Большая часть гасмулов считалась греками. Однако, если этого требовали их интересы, они легко забывали о своем греческом происхождении и становились венецианскими или генуэзскими гражданами. Если же они не находили себе подходящего дела в качестве наемных воинов или моряков, то так же легко превращались в пиратов. В Венецианских претензиях 1278 г., например, среди пиратов фигурирует некий Якоб Гасмул, среди разбойников – Федор Насмул.

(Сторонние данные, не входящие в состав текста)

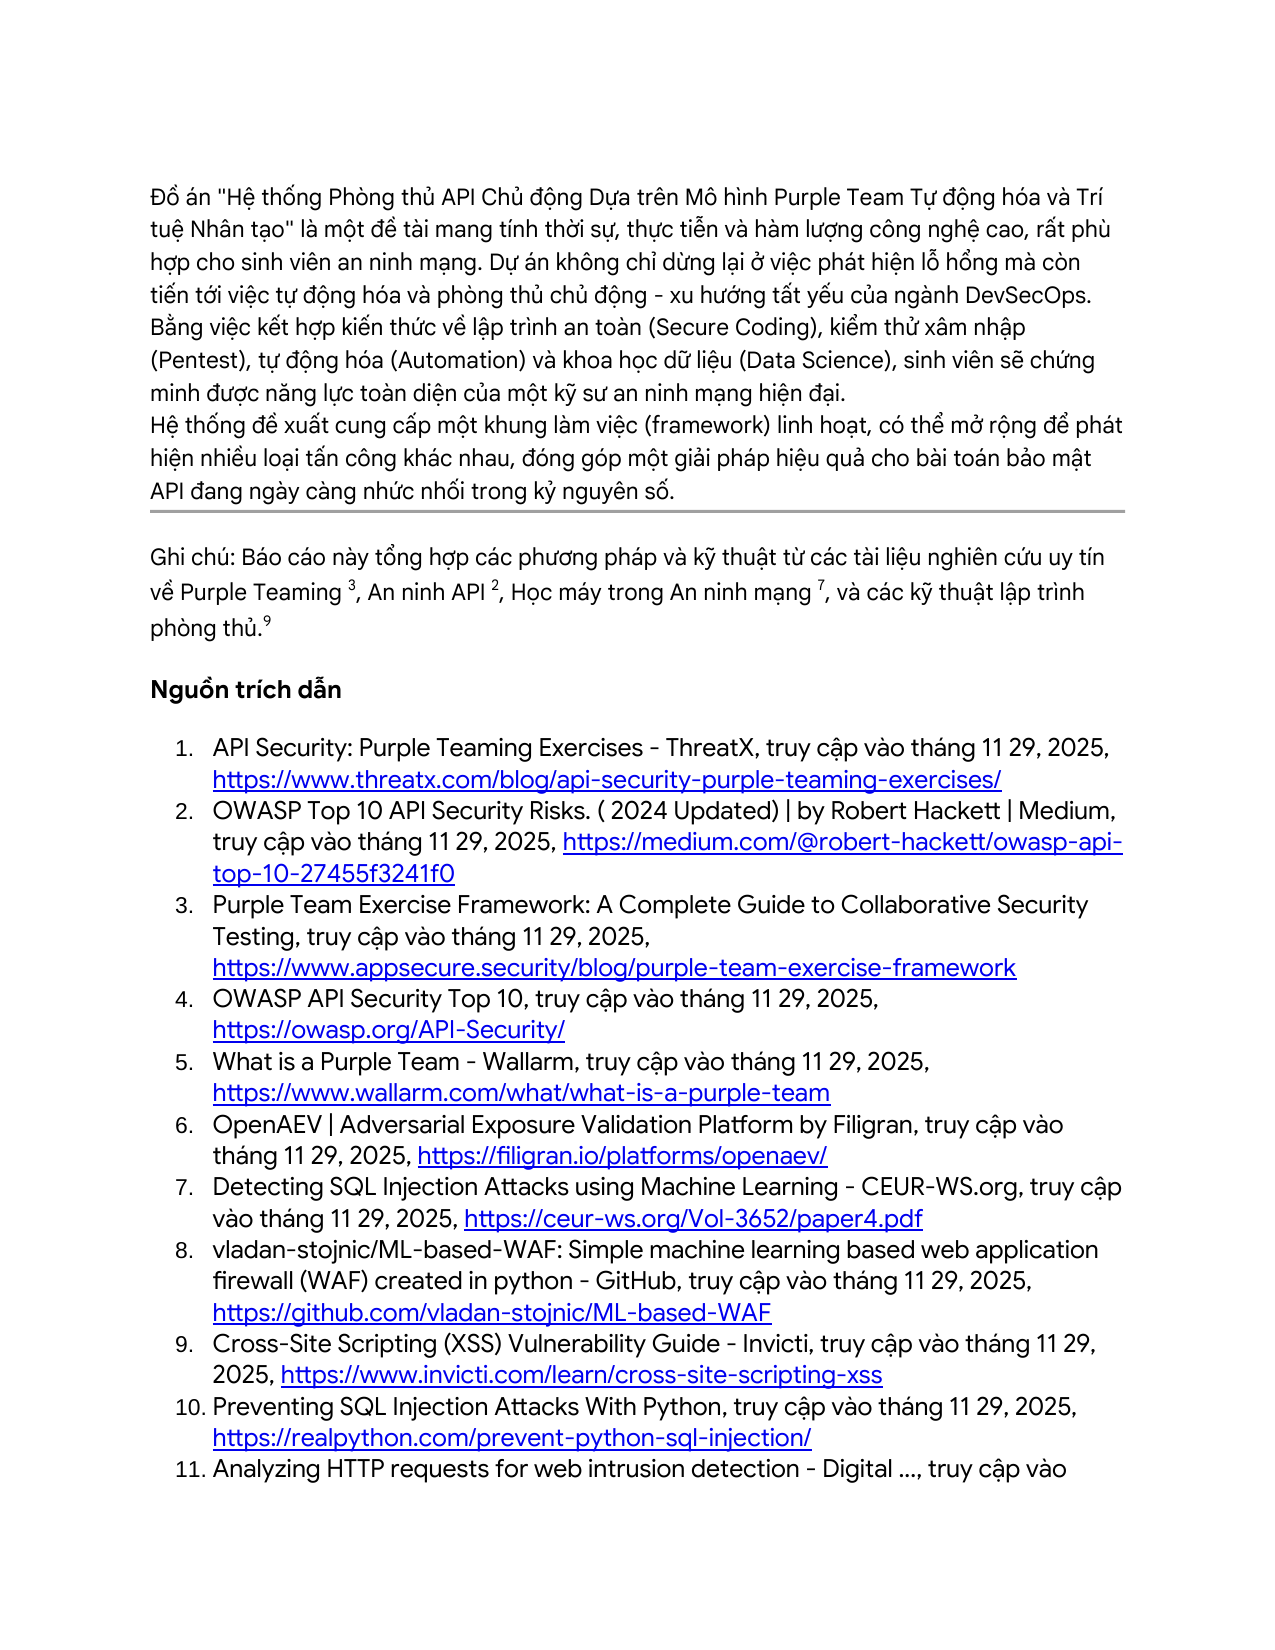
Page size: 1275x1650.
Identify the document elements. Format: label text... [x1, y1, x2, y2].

Что касается «лаконцев, недавно прибывших к царю из Пелопоннеса, которых на простом, испорченном языке называют цаконцами», то этот термин не совсем ясен. Их отождествляли с лаконцами, македонцами, славянами, греками из Южной Италии и даже павликианами.
Численность византийского флота быстро возрастала. Если в 1262 г. он насчитывал 50-60 судов с экипажем 3000-3500 человек, то в 1275 г. – не менее 80 кораблей с экипажем 16000 человек. Вероятно, цифра 16000 все же является завышенной.

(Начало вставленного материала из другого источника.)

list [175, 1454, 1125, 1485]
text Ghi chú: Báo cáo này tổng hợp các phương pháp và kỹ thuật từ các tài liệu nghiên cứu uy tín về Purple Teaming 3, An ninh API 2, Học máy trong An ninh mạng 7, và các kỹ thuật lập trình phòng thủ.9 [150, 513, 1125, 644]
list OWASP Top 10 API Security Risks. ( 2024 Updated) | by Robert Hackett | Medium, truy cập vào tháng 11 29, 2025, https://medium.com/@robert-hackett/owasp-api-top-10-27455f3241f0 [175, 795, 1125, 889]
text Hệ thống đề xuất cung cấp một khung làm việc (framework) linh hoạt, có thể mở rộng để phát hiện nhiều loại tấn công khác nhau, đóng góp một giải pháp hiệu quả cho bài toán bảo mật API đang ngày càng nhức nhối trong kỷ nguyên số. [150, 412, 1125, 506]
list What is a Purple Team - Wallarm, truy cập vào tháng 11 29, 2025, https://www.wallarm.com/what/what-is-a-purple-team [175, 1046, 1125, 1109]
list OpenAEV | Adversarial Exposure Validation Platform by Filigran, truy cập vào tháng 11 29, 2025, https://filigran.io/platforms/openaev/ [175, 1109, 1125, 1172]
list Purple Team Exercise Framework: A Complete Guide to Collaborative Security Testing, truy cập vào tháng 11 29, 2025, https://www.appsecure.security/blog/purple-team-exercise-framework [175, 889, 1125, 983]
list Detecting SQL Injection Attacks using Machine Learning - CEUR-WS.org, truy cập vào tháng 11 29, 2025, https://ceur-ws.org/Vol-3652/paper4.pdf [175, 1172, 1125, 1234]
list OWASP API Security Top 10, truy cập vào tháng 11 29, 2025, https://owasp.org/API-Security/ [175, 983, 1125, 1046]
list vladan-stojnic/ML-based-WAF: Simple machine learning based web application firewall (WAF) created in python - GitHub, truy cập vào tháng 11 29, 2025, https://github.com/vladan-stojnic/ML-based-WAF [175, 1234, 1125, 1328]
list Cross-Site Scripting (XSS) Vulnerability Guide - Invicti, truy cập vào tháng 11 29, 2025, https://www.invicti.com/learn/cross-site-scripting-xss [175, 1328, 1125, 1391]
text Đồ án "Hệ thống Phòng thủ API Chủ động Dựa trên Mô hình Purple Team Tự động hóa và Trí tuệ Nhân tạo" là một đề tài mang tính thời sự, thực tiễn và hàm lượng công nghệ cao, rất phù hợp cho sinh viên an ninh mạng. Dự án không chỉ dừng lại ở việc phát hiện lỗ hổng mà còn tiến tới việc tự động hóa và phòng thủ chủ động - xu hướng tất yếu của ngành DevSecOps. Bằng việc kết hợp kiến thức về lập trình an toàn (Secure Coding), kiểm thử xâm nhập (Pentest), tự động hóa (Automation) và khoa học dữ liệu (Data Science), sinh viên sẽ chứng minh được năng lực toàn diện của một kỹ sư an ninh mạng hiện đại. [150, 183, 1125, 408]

Основным источником сведений о византийском пиратстве времени правления Михаила VIII Палеолога (1261-1282) является документ Judicum Venetorum in causis piraticis contra Graecos decisiones (сокращенно – Decisiones piraticae), – список претензий Венецианской республики к византийскому императору с требованием выплаты компенсации за причиненный ущерб. Документ включает 170 случаев пиратства, большая часть из которых относится к акватории Эгеиды, за период с 1268 по 1278 г. И это не считая разбойных нападений на суше.
Судя по приведенным в источнике именам, в своем большинстве морские разбойники не были греками. Андреа Гафоро, Казальдо, Альберто происходили из Генуи, Роландо – из Пизы, Никола – из Салерно, Прандо – из Пизы, некий Иоанн носил прозвище Ломбардец. Неизвестно, имел ли что-либо общее Булгарино с Болгарией, и откуда происходил пират Саладин.
Наиболее часто в этом документе упоминаются Роландо (6 нападений), Андреа Гафоро (Гаффоро) (7 нападений), Иоанно Делькаво (де ло Каво) (17 нападений), Иоанн (Джованни) Сензараксон или его родственники (28 нападений).
Византийцы, впрочем, тоже встречаются, и нередко. Вероятно, греками были дука Патр Калогиан, Никита Лео с Родоса, Гиракис, Барнабас, Хартополос. Иногда в документе приводятся расплывчатые формулировки: «люди из Самофракии», «люди с Фасоса», «судно с Кеоса», «два императорских корабля», «корабли императора». Среди пиратов фигурируют и три знатных греческих фамилии из Монемвасии: Демонояннис, Мамонас и Софианос.